There needs to be a sharper demotion of the process of catharsis—especially as imagined by the general process. (Catharsis, purging, was a major form of medical treatment for much of pre-modern history! Give the patient a strong laxative, an emetic (something to make him throw up), or something to produce salivation or sweating. These treatments probably made people weaker and sicker rather than helping—although there was a small fraction of people who were indeed constipated and a cathartic did offer a slight relief, although that may have been irrelevant to their actual illness. The feeling of emptying, however, generated an illusory sense of “getting the poisons out.”)

If we expand catharsis to be the purging of shame, fear, resentment, and other negative affects that burden and constrain the soul, and reintegrating the vulnerable parts with the guiding elements, then the energies that contract and stifle the self are purged, released, and there is what may be a subtle as well as gross process of catharsis.  More, the even more subtle process of catharsis of integration that should follow the catharsis of abreaction is better recognized for what it is: How may the individual find her own way to integrate the awarenesses brought to the surface of consciousness?

We need a theory that is predicated on the metaphysical appreciation of healing through positive imagery, through faith, through the entertaining of meaning-systems, and these elements operate in a benign fashion in the presence of opening, surrender, and positive expectation. It’s analogous to recognizing the innate healing tendencies of the living organism, the body. What must be present, though, is an environment—a social environment, especially—that is also healing. People who are aligned with higher values of forgiveness, a faith in the potential for positive potentials to come forth, a generosity of spirit, and leavened by a measure of play and humor—these are also fundamental ingredients.

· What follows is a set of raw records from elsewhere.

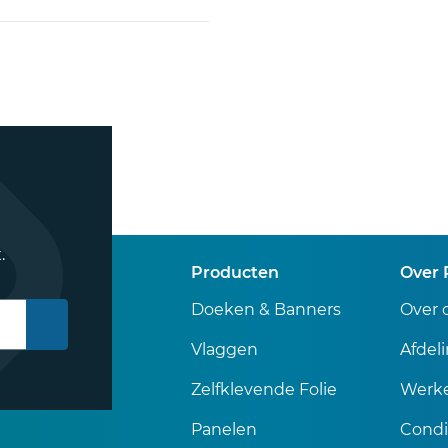
.
Producten
Over 
Doeken & Banners
Over 
Vlaggen
Afdel
Zelfklevende Folie
Werke
Panelen
Condi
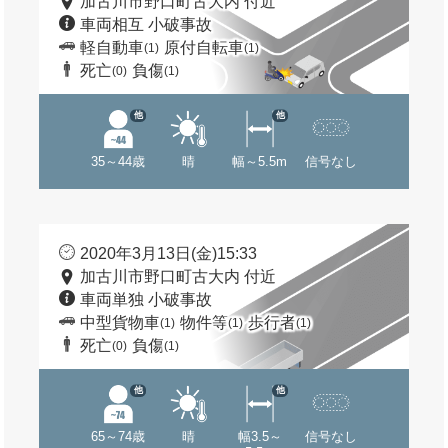
加古川市野口町古大内 付近
車両相互 小破事故
軽自動車
原付自転車
(1)
(1)
死亡
負傷
(0)
(1)
他
他
35～44歳
晴
幅～5.5m
信号なし
2020年3月13日(金)15:33
加古川市野口町古大内 付近
車両単独 小破事故
中型貨物車
物件等
歩行者
(1)
(1)
(1)
死亡
負傷
(0)
(1)
他
他
65～74歳
晴
幅3.5～
信号なし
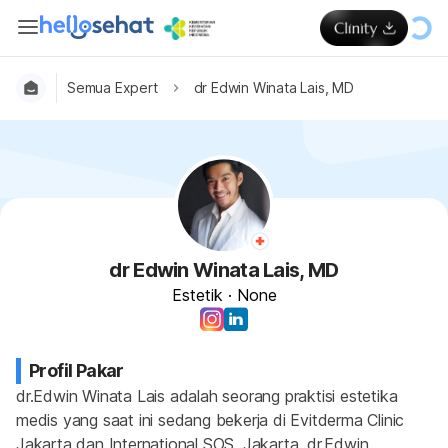
Semua Expert
dr Edwin Winata Lais, MD
dr Edwin Winata Lais, MD
Estetik
·
None
Profil Pakar
dr.Edwin Winata Lais adalah seorang praktisi estetika 
medis yang saat ini sedang bekerja di Evitderma Clinic 
Jakarta dan International SOS, Jakarta. dr.Edwin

Add to this a recognition of the therapeutic value of a bit of play: The nature of psychology is that it is idiosyncratic: People have a unique makeup as a result of their being a nexus of hundreds or thousands of fluctuating variables. Therefore, every person must create his or her own solution, and then re-work it, and re-work it again in light of changing circumstances. It’s an ongoing process of creativity. The point is that there are no fixed answers that can be known by others ahead of time, no “right” ways to do it, and therefore it doesn’t make sense to harbor fixed opinions about what others should be or do or think or experience. Play allows for wiggle room, allows therapists and other group members to lighten up about their tendencies to imagine what is good for another person. People surprise you, they come up with quirks that work for them—even if those quirks or creative responses might not work for you. Let it go and encourage them; celebrate their individuality and creativity—and laugh. What’s funny is the incongruity between what you might expect and what ends up being what the other does or chooses. Life is full of these surprises, and taken rightly, it can add a lot of enjoyment to our encounters.

Letting go of notions of right and wrong in fixed ways does not suggest that we become slack-jawed, amoral relativists whose response to value conflicts is “whatever.” There’s room for sustaining values, but what must be open to dialogue is the interpretation of the value. We must beware getting too stuck on this or that principle or ideal and ignoring the balancing of values that makes up the truth of human encounter.

This mini-essay is aimed at thickening the theoretical foundations of psychodrama, and especially thickening our understanding of the many dimensions of action. Talking “to” someone directly—even if only in an empty chair, in surplus reality—is far more authentic than talking about what we might say to someone, what we can’t say to someone, or what we should have said. Talking about is far from encounter because the whole body-mind is protected from the full energizing of presence. (That’s why we can enjoy dreams: Our bodies are so profoundly relaxed in REM-dreaming sleep that we don’t get into real trouble!)